In August, Son Duong and his 18-year-old son, Nathan, watched a TV report of desperate Afghans fleeing Kabul on a military plane. Nathan saw his dad jump a little. He was having a flashback.
“Oh my God! I was in that position,” the older Duong said he was thinking. A 52-year-old artist who creates Trader Joe’s signage and lives in Monroe, he had been on a similar plane 46 years ago.
Saigon was falling. He and his brother, playing in an alley, were swept up by their father, who had suddenly arrived home: “It’s time to go.”
“Go where?” the 5-year-old thought.
Son remembers commotion in the street as they reached the end of the alley, then his dad pushing him through the window of a crowded bus, and being pushed back out when it became clear the bus was stalled. They walked on to an American military base near the airport, where in a bowling alley he was reunited with his mom, sister, uncle and aunt.
A cavernous, seatless plane with red and orange lights — seemingly everywhere, to a child’s eye — came to take the refugees away.
Seeing the images of evacuating Afghans decades later, Nathan was the first in his family to get the idea: Maybe we should help. He got in touch with Viets for Afghans, a newly formed group of Vietnamese Americans in the Seattle area driven by their own families’ experiences to support this newest wave of refugees.
Now, the Duong family and several other members of Viets for Afghans plan to participate in a federal program launched last month that could radically change how some refugees are resettled. With tens of thousands of Afghan refugees stuck on U.S. military bases, many waiting for overwhelmed agencies to bring them into communities around the country, the State Department is inviting private citizens to form “sponsor circles.”
Just like resettlement agencies, which will continue to do this work, the circles of five or more people commit to helping refugees get housing, jobs, furniture, clothes, government benefits and whatever else they need to start a new life. The circles also must raise $2,275 for each sponsored individual to replace money typically provided by the federal government.
The program is just for Afghan refugees, who can choose to be resettled by agencies or private sponsors, and is a precursor to a larger private sponsorship effort the Biden administration plans to start next year. It is modeled on similar programs in Canada, Australia and elsewhere.
Washington is projected to be among the top five locations for Afghan resettlement, because of a significant community of Afghan Americans already here, said state refugee coordinator Sarah Peterson. Roughly 1,000 Afghan refugees have come since July, and at least 1,500 more are expected over the next three months, she said.
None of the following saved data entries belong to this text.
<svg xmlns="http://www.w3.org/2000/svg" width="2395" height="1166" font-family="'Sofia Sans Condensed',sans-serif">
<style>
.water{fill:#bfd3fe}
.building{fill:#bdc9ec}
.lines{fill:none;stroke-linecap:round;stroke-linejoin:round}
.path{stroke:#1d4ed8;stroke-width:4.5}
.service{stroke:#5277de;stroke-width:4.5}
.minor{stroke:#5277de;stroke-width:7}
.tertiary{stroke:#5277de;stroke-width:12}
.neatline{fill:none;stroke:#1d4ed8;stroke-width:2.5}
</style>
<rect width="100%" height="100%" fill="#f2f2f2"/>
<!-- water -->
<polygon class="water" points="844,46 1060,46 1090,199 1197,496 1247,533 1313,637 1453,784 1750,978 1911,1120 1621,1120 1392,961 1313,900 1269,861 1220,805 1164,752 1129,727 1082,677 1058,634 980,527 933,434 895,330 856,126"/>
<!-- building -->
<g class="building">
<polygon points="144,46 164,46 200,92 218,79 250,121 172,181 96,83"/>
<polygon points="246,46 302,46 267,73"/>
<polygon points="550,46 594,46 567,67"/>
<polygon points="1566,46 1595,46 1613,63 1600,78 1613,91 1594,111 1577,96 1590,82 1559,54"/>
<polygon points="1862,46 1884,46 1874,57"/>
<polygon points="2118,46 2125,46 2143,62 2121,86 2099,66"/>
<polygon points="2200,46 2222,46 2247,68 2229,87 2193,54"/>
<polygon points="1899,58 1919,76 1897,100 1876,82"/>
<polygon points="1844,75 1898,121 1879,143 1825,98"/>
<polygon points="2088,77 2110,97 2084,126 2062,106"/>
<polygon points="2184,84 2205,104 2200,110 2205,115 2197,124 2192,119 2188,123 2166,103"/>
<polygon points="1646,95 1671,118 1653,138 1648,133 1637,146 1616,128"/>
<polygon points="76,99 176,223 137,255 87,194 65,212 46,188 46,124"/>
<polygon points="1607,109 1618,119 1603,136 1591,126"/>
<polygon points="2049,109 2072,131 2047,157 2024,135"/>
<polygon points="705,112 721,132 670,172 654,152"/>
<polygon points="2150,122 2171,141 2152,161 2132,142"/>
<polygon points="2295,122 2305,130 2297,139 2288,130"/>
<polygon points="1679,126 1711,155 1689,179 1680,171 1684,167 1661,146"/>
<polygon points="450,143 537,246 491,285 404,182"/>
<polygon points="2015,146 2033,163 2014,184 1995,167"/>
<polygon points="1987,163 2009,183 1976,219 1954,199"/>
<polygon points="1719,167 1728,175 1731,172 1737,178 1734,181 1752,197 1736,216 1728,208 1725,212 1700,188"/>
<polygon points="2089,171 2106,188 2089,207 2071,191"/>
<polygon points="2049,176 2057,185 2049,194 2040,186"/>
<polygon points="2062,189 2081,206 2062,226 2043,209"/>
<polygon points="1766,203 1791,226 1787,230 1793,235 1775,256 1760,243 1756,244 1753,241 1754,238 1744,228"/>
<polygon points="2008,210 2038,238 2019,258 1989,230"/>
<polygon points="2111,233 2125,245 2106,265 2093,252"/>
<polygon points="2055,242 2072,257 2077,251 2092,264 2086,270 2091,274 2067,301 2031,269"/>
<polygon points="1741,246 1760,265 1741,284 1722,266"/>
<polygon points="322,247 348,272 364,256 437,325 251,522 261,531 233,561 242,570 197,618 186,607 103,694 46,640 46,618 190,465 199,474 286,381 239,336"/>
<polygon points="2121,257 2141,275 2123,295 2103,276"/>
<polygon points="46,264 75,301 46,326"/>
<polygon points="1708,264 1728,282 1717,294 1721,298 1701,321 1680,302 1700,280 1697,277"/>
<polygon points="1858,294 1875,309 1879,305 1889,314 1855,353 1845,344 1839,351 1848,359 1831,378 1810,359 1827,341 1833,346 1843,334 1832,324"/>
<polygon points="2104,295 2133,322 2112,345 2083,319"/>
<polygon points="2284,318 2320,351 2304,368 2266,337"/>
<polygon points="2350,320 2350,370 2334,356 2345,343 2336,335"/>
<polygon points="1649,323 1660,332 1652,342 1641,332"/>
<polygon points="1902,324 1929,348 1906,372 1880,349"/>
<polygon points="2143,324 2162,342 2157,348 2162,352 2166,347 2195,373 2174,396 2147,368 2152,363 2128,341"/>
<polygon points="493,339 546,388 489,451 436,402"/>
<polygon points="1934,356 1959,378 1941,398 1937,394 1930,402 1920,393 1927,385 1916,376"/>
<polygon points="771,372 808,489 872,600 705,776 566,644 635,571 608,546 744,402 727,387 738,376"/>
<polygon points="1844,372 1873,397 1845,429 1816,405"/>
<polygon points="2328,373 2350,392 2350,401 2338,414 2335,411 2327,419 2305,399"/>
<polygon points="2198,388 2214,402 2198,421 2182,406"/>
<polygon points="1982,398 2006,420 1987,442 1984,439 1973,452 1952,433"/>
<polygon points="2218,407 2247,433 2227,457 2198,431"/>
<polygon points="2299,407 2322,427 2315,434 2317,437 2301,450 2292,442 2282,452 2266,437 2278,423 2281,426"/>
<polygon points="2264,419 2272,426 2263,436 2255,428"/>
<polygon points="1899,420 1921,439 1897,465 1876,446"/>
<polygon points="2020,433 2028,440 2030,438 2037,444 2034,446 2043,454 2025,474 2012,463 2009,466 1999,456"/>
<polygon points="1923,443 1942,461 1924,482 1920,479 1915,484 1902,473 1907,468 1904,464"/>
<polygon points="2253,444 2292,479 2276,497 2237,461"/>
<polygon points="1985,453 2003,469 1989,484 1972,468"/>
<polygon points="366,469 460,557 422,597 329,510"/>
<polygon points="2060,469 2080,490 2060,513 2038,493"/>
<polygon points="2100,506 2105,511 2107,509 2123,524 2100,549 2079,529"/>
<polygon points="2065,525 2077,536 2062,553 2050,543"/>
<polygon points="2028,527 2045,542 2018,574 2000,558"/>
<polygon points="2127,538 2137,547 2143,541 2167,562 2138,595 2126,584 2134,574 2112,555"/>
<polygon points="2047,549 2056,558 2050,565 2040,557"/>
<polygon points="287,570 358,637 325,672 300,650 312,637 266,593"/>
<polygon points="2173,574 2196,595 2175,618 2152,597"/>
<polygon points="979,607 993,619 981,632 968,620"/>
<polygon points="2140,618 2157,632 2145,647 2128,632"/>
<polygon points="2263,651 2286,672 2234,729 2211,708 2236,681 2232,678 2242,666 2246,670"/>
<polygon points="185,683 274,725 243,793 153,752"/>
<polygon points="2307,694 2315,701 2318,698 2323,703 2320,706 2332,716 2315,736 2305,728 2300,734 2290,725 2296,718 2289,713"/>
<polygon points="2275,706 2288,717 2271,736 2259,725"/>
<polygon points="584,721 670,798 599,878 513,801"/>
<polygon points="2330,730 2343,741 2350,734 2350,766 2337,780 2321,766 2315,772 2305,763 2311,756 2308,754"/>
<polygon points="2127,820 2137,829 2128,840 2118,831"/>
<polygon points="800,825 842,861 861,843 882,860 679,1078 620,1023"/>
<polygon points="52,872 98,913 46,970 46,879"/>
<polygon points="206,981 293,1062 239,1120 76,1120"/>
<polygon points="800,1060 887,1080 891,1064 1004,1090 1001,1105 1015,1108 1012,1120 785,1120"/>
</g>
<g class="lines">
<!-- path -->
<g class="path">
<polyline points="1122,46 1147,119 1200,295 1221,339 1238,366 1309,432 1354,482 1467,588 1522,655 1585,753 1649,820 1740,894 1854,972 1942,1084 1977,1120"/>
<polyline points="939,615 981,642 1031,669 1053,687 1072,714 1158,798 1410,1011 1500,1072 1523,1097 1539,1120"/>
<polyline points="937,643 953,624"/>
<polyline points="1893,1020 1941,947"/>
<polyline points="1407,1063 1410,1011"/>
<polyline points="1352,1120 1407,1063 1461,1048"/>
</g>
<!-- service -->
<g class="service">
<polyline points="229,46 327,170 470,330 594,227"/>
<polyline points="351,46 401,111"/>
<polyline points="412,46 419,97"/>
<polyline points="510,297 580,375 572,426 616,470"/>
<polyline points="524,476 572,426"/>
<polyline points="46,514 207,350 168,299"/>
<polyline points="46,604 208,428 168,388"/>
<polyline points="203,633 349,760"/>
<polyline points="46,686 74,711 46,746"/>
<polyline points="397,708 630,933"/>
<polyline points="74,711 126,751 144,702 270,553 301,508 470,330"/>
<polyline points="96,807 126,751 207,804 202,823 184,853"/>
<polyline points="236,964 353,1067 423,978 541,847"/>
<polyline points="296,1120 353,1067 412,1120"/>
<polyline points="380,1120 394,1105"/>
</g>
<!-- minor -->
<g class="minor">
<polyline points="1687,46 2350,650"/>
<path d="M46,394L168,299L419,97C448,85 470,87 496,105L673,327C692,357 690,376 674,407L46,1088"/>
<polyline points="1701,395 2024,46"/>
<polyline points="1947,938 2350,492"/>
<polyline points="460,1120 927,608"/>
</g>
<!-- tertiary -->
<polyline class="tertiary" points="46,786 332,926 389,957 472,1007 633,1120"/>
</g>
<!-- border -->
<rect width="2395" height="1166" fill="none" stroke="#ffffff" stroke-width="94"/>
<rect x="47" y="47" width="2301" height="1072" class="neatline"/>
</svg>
Locally, the sponsor circle program has been greeted with excitement, as well as questions and concerns.
“I love the idea of getting the private sector and individuals and community organizations to really step up and help address this critical gap that we have right now,” said Aneelah Afzali, executive director of the American Muslim Empowerment Network at the Muslim Association of Puget Sound, and a former Afghan refugee who came to the U.S. as a child. “The refugee agencies, you know, they’re fantastic, but they’re being tested in unprecedented ways.”
Afzali, whose organization is partnering with the state to welcome Afghan refugees, has been working with the Viets for Afghans circle and said she believes the group is proceeding thoughtfully. At the same time, she worries that some sponsors might be unprepared for this level of responsibility and wants to know more about how the program will work before encouraging others to become sponsors.
Will Berkovitz, CEO of Jewish Family Service of Seattle, has put his concerns more sharply.
“You’re basically taking really well-meaning people without significant supervision, and in most cases with very little knowledge, and asking them to do the work of a professional,” Berkovitz said. Canada has had decades to build a private sponsorship system, he added, advocating a go-slow approach that relies on coordination between volunteers and experienced agencies.
Matt Misterek, a spokesperson for Lutheran Community Services Northwest, said his agency already coordinates with many volunteers who supplement its work. Having an organizational backbone gives refugees support that volunteers on their own possibly couldn’t give, he said. For instance, with money from its church network and fundraising and on top of federal dollars, Lutheran Community Services helps refugees for six months to a year. The sponsor circle program asks for a three-month commitment.
But everything doesn’t necessarily go smoothly with agencies, many of which scaled down as the Trump administration slashed refugee admissions and are now having to rapidly rebuild.
Navid Hamidi, executive director of the Afghan Health Initiative in Kent, said his organization has been paying for some refugees’ groceries because of snags in getting food stamps they’re entitled to, problems that agency caseworkers have been unable to resolve.
Danielle Grigsby — co-founder of the Community Sponsorship Hub, a nonprofit charged by the federal government with managing sponsor applications — said there’s an extensive vetting process, including a background check, a knowledge test based on online curriculum, and review of a resettlement plan that applicants must submit.
The government will not directly monitor sponsors. But Grigsby said sponsors must file 30- and 90-day reports to the Hub and organizations it is working with, and the government will be notified of any problems. Grigsby also said some organizations will provide ongoing support to sponsors.